The Ritz-Carlton Melbourne is finally open, a towering sight to behold at the western end of Lonsdale Street. Pressed up against the floor-to-ceiling windows of the 80th floor, Atria is its pièce de résistance: a fine diner in the fullest sense with one enviable view. Piloted by chef Michael Greenlaw, a spearfishing enthusiast with a passion for the deeper cuts of the ocean, Atria offers an elegant, nuanced take on seasonal, local dining where the crudo might be long boarfish, the crumpets are fried and enrobed in wagyu bresaola and where the roast chicken is stuffed for the winter, naturally, with Victorian truffles.
Peering out over the trade routes from Australia’s tallest hotel, here’s Greenlaw now with what to order when you climb for the culinary heavens.
How about a drink?
The Atria – our take on the classic Martini. We infuse Melbourne Gin Company Dry Gin with Geraldton wax and mix it with a floral vermouth and white port. It’s a fresh take on the beloved Martini and the perfect aperitif to enjoy with one of our appetizers. The Geraldton wax is hand-picked by our friends at Spurrell Foraging weekly and delivered to us fresh.
Another favourite is the Beeswax Old Fashioned – another spin on a classic. Using Starward Whisky in place of the traditional bourbon, plus a smoky whisky, Drambuie and a touch of chocolate. The whole cocktail is rested in a vessel lined with local beeswax for a week, which is also sourced from our friends at Spurrell Foraging, and then served to our guests.
I’m here for a good time, not a long time.
A seat at our 19-metre Victorian ash bar is the perfect spot for a snack, directly in front of the chefs who love to talk you through the menu. Try the yuba tart and the Blackmore wagyu bresaola and horseradish crumpet. Our yuba tart is vegan, and features mushroom XO and a delicious thin and crunchy yuba skin brushed with maple syrup and dashi jelly. The Blackmore wagyu crumpet is steamed, and then pan-fried in beurre noisette for a crisp exterior and a soft, textured centre. We top this with Somerset Farm horseradish cream and a jammy egg yolk, before draping the Blackmore wagyu bresaola, aged for three months for a sweet musky aroma and a nutty finish, over the top, and finish it all with shaved horseradish.

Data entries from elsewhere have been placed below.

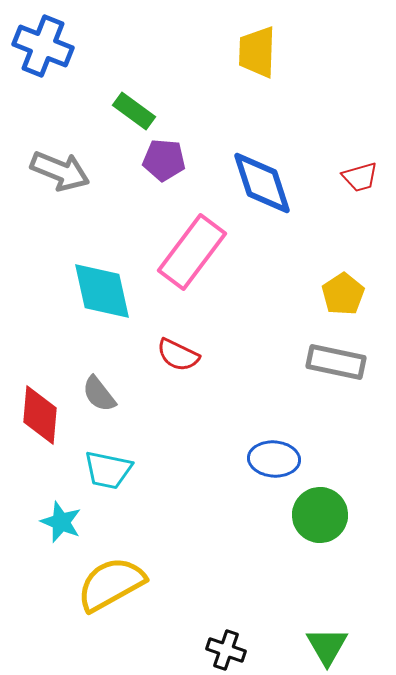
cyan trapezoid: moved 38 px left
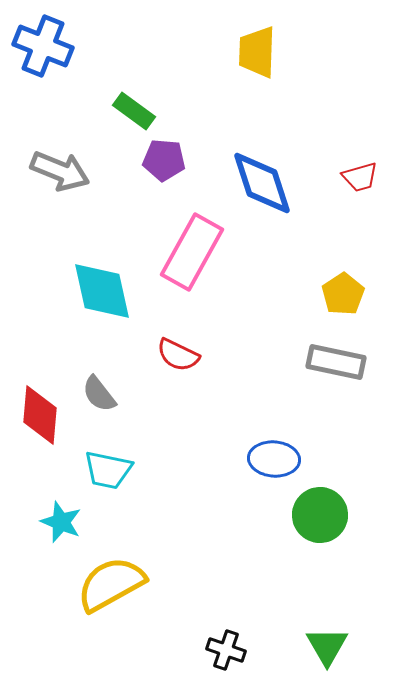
pink rectangle: rotated 8 degrees counterclockwise
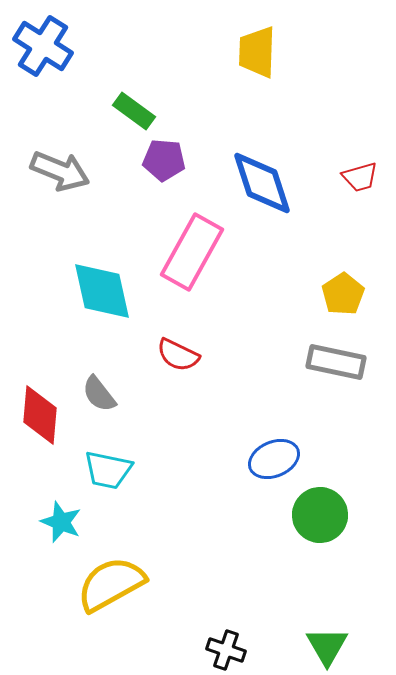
blue cross: rotated 10 degrees clockwise
blue ellipse: rotated 27 degrees counterclockwise
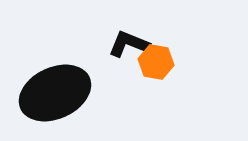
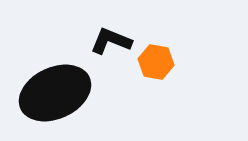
black L-shape: moved 18 px left, 3 px up
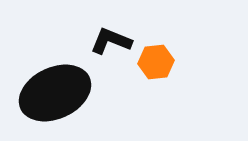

Pair that with a French 80: a superb cocktail in which pommeau de Normandie and Armagnac come together with local Australian sparkling and lemon myrtle.
Got anything light and fresh?
My love of the ocean, freediving and the sustainable practice of spearfishing in particular, has taught me a lot about the species which live in Port Phillip Bay and the back beaches of Victoria. There is an incredible amount of delicious fish that typically don’t feature on Melbourne menus. We work closely with Two Hands, a company that connects chefs with producers, and who’ve been able to connect me with local fishermen that sustainably fish those species I see when I’m freediving. It’s been such an honour to showcase these inspiring creatures in Atria.
A really nice, light start to your meal is our Victorian crudo, currently featuring longsnout boarfish, silver trevally and grass whiting (known by fishers as “strangers”), matched with pickled shiso, white soy and Tasmanian wasabi.
What if I like tasty food but don’t eat animals?
We’ve turned the humble butternut pumpkin from near Ballarat into a multi-layered terrine with a cervelle de canut, or what we like to call a cheese dip. To finish off the dish we’ve made a pumpkin-seed miso, which is spread onto a Gippsland Jersey butter croissant dough that has been shaped into a scroll. Get the full experience by using your hands to dip the flaky, just-baked scroll into the spread.
Name the dish that captures the Atria vibe.
Like the Victorian crudo, the hand-picked Tasmanian crab with coral custard highlights the unusual, hard-to-find ingredients and produce we get excited about. This crab is caught at depths of up to 800 metres in the waters of Bass Strait, and can grow to be one of the largest crabs in the world. We receive these beautiful creatures live and use every part to create a dish that’s sweet, delicate, fresh and buttery, with a surprising pop of citrus from the finger limes.
Let’s go big. Let’s go crazy. What have you got for me?
Indulge in all of the above, and round out the experience with a wood-roasted southern rock lobster and reginette pasta, followed by the wood-fired roasted black truffle chicken . The cray is cooked in the wood-fired Josper grill and sits on hand-made reginette, soaking up the bisque-style sauce, and is a great dish to share. The truffled chicken crown is brined and stuffed with Oakhill truffles and served tableside. Get your hands sticky and make sure you dip the honey and fennel pollen milk bun in the truffle madeira jus, which is poured over the chicken at the table. Last year, we braved the cold and visited Ian and Merilyn Woodhouse at Oakhill truffles who took us foraging with their dog, Sally.
And to close?
Finish with a warm brandy-soaked baba with house-made mandarin marmalade and crème diplomat: a guest favourite.